[Text segment]:
◇ ◇ ◇ ◇ ◇
Inside Higher Ed: MIT again reviews status of women

By Scott Jaschik, for Inside Higher Ed

March 22, 2011




When the Massachusetts Institute of Technology issued a report in 1999 documenting obstacles faced by female professors (and their small numbers), the university quickly captured worldwide attention. Not only was MIT frank about the issues but senior officials endorsed the report and pledged reforms. The MIT study was the model for numerous other examinations of similar issues at colleges and universities.

Today, MIT is releasing a new report on the status of women, finding “remarkable progress”. The number of women on the faculty in the divisions of science (the subject of the original report) and engineering (the subject of a follow-up report) has nearly doubled in the years since the studies were first issued. There are also far more women in senior positions at MIT, which is today led by Susan Hockfield.

But the report also found significant problems, some of which are variations of issues raised frequently by studies of the status of women in academe. For instance, surveys of female faculty members at MIT (which had an unusually high participation rate of about 90 per cent) found that many women believe that they face significant “service” burdens that hold back their careers.

Other issues, however, reflect some of the advances made at MIT, which the report notes now pays much more attention to trying to attract female scientific talent. “One concern centers on faculty search procedures, which necessarily attempt to identify and eliminate biases in the search process,” the report says. “This procedure can lead to the perception that women faculty are unfairly hired, and later, to the incorrect perception that standards of hiring and promotion are lower for women faculty. These misperceptions can erode the confidence of women faculty.”

The report is a mix of demographic statistics about women at MIT and the views obtained in the surveys of, and discussions with, women at the institute. The report makes clear that gender parity is far from a reality at MIT, where men continue to hold solid majorities in most areas. At the same time, the significant roles for women at the institute (president, two of five academic deans, two of six department heads in the School of Science) led several women to tell the report’s authors, “who would have thought it possible in our lifetime?”
◇ ◇ ◇ ◇ ◇
[Given data]:

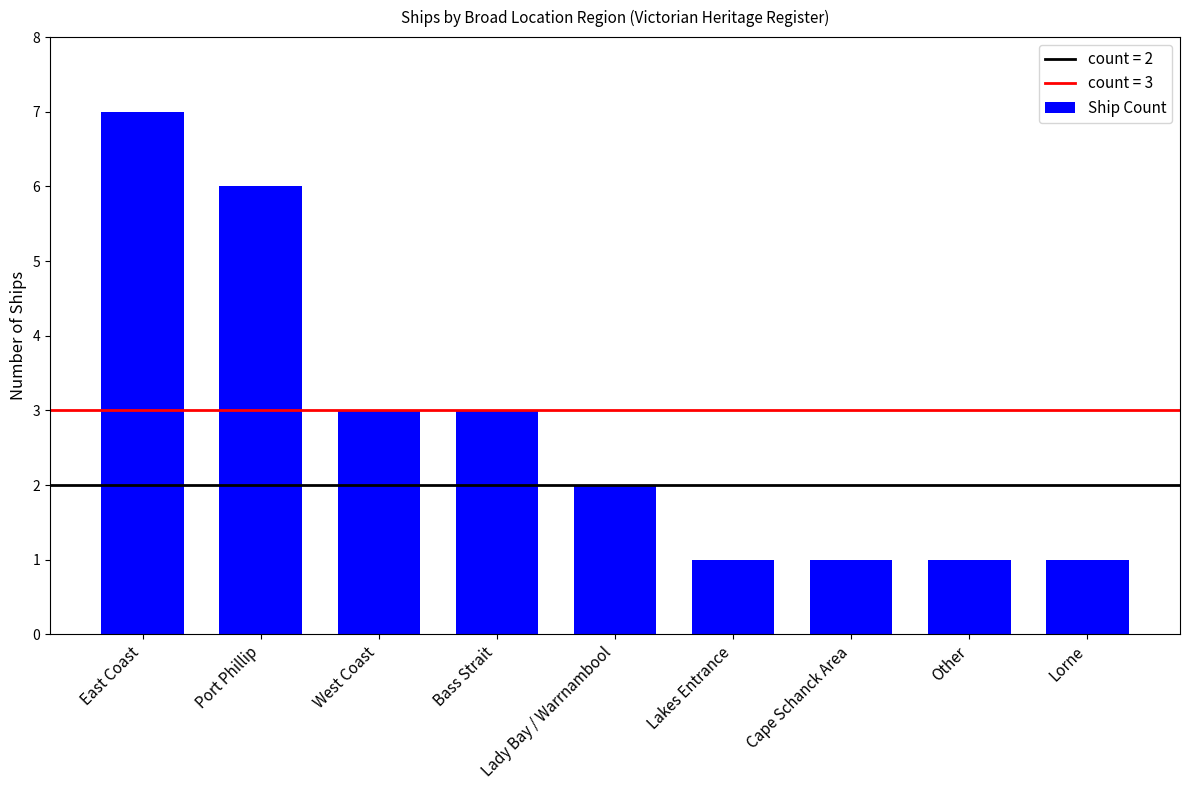

What is the value of the 6th bar from the left?

1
◇ ◇ ◇ ◇ ◇
[What to work on]: Reproduce the passage of the MIT women's status article from "By Scott Jaschik, for" to "colleges and universities.". Rely only on the article about women at MIT, not on the data.

[Result]:
By Scott Jaschik, for Inside Higher Ed

March 22, 2011




When the Massachusetts Institute of Technology issued a report in 1999 documenting obstacles faced by female professors (and their small numbers), the university quickly captured worldwide attention. Not only was MIT frank about the issues but senior officials endorsed the report and pledged reforms. The MIT study was the model for numerous other examinations of similar issues at colleges and universities.